(Entries taken from a collection)
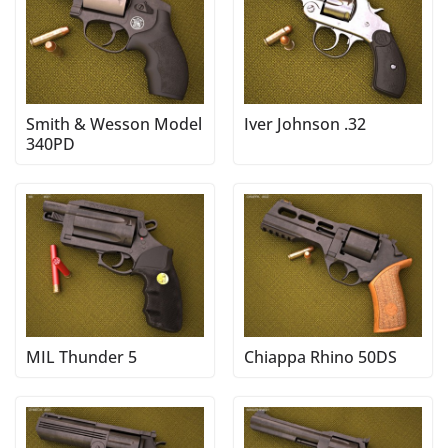
Smith & Wesson Model
Iver Johnson .32
340PD
MIL Thunder 5
Chiappa Rhino 50DS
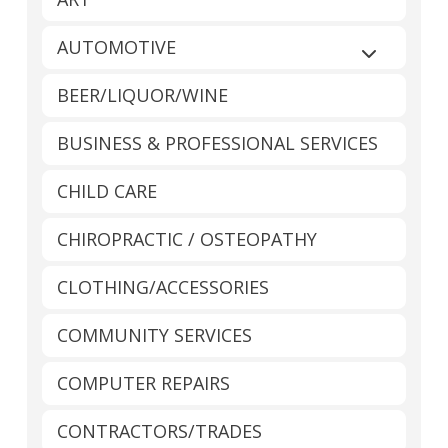
AUTOMOTIVE
Expand sub
BEER/LIQUOR/WINE
BUSINESS & PROFESSIONAL SERVICES
CHILD CARE
CHIROPRACTIC / OSTEOPATHY
CLOTHING/ACCESSORIES
COMMUNITY SERVICES
COMPUTER REPAIRS
CONTRACTORS/TRADES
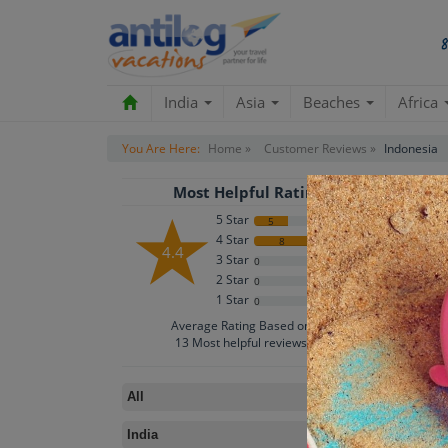
India
Asia
Beaches
Africa
You Are Here:
Home »
Customer Reviews »
Indonesia
Most Helpful Rating
5 Star
5
4 Star
8
4.4
3 Star
0
2 Star
0
1 Star
0
B
Average Rating Based on
13
Most helpful reviews
All
IND
India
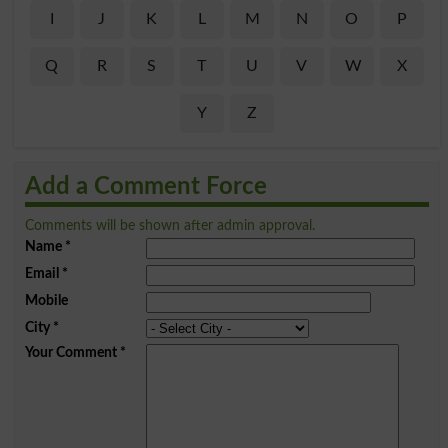
I
J
K
L
M
N
O
P
Q
R
S
T
U
V
W
X
Y
Z
Add a Comment Force
Comments will be shown after admin approval.
Name
*
Email
*
Mobile
City
*
Your Comment
*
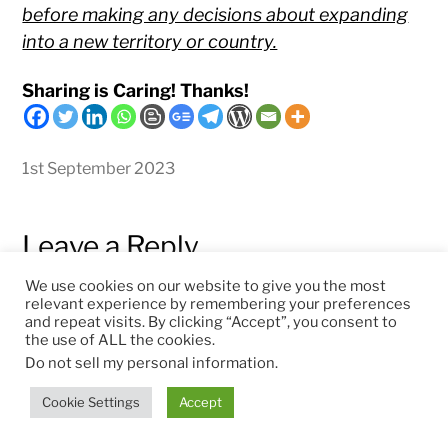
before making any decisions about expanding
into a new territory or country.
Sharing is Caring! Thanks!
1st September 2023
Leave a Reply
We use cookies on our website to give you the most
relevant experience by remembering your preferences
and repeat visits. By clicking “Accept”, you consent to
Comment
*
the use of ALL the cookies.
Do not sell my personal information
.
Cookie Settings
Accept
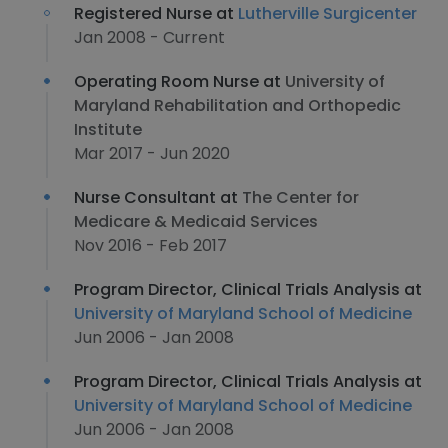
Registered Nurse at
Lutherville Surgicenter
Jan 2008 - Current
Operating Room Nurse at
University of
Maryland Rehabilitation and Orthopedic
Institute
Mar 2017 - Jun 2020
Nurse Consultant at
The Center for
Medicare & Medicaid Services
Nov 2016 - Feb 2017
Program Director, Clinical Trials Analysis at
University of Maryland School of Medicine
Jun 2006 - Jan 2008
Program Director, Clinical Trials Analysis at
University of Maryland School of Medicine
Jun 2006 - Jan 2008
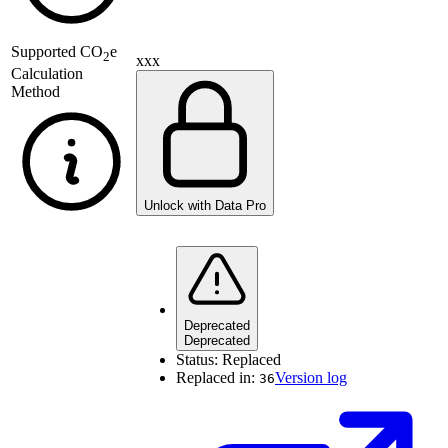
Supported
CO
e
2
xxx
Calculation
Method
Unlock with Data Pro
Deprecated
Deprecated
Status:
Replaced
Replaced in:
Version log
36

## REQUIRED WORK
Please go over the data above and copy each line with "Accept" in it.

## ANSWER BOX
and repeat visits. By clicking “Accept”, you consent to
Accept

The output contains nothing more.